List each line below that contains the word "Єдиноріг". Letter case must match.

Collected data
● ● ● ●

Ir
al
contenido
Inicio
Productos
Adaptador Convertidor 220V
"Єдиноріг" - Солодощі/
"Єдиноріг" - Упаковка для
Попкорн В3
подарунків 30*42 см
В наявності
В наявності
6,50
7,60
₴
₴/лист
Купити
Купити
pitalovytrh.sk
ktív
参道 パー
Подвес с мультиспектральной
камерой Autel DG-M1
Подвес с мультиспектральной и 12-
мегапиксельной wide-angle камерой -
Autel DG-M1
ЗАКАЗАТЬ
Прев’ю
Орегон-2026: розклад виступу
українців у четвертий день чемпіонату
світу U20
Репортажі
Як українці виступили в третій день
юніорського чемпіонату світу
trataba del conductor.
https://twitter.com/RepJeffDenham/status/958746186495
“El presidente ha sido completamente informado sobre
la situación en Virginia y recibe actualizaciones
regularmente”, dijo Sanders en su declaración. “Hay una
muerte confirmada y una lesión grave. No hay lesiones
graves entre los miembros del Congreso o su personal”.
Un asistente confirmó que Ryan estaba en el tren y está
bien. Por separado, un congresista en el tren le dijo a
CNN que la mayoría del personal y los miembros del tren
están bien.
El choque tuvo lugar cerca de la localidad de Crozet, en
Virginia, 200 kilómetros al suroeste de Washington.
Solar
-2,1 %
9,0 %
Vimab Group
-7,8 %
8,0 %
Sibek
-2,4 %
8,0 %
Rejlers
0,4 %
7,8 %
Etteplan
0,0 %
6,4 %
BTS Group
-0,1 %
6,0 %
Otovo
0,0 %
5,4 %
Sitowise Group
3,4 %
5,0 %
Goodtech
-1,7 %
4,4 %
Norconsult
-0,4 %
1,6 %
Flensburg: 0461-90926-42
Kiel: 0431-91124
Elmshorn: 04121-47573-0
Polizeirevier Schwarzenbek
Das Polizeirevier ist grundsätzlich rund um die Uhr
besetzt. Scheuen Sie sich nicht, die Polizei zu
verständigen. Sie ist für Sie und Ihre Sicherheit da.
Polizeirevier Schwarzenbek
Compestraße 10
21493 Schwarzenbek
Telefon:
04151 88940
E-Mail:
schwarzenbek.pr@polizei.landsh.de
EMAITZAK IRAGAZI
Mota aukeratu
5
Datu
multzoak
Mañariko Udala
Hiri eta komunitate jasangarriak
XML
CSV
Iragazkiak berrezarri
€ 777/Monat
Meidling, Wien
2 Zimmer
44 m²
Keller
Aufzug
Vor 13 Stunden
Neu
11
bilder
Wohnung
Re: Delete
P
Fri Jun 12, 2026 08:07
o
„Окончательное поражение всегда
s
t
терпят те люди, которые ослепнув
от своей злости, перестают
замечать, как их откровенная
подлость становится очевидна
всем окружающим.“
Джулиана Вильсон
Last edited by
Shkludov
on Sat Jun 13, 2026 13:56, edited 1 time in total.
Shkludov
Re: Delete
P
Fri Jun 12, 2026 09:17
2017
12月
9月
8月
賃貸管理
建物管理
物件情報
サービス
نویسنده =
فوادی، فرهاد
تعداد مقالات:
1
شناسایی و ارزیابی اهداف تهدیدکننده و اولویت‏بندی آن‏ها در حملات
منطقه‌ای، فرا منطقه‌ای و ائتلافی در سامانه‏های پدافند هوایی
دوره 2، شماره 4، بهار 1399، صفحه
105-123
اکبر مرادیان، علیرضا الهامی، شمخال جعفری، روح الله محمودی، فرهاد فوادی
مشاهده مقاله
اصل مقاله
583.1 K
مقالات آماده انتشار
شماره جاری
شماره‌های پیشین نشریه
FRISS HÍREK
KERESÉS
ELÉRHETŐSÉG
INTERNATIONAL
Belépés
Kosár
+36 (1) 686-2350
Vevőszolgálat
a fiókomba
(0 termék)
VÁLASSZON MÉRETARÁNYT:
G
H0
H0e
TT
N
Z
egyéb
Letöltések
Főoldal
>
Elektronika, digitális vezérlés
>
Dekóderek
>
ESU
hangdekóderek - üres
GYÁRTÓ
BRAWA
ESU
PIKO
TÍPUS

● ● ● ●

* **EXPECTED ANSWER**:
"Єдиноріг" - Солодощі/
"Єдиноріг" - Упаковка для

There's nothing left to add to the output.